**PROBLEM TO SOLVE**
After finding the line that contains "(semi-automatic segmentation, software-assisted" in the entries below, retype it and every following line precisely, the last included.

(Saved entries)
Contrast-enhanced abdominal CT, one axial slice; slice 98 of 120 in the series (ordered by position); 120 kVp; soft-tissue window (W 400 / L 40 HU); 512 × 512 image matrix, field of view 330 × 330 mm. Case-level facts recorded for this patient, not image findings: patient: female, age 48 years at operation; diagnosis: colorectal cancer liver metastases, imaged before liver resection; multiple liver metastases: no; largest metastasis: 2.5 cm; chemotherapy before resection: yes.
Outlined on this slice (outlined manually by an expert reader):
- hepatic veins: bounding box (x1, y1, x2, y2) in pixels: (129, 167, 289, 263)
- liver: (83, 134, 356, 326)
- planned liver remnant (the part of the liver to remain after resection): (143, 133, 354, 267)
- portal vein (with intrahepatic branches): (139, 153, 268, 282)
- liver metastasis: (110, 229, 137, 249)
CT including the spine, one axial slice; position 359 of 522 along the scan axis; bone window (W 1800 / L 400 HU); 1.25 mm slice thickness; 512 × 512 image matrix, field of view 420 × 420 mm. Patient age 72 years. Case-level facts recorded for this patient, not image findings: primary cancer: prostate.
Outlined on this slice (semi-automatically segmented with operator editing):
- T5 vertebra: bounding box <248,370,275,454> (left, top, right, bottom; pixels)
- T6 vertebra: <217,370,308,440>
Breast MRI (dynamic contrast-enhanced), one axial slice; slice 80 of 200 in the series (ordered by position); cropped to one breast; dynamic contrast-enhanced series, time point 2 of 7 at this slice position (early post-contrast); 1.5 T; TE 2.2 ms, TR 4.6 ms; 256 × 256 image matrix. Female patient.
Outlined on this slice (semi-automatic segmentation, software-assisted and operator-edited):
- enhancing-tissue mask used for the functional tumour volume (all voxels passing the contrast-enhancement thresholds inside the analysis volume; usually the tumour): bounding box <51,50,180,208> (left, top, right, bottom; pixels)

**FINISHED TASK**
Outlined on this slice (semi-automatic segmentation, software-assisted and operator-edited):
- enhancing-tissue mask used for the functional tumour volume (all voxels passing the contrast-enhancement thresholds inside the analysis volume; usually the tumour): bounding box <51,50,180,208> (left, top, right, bottom; pixels)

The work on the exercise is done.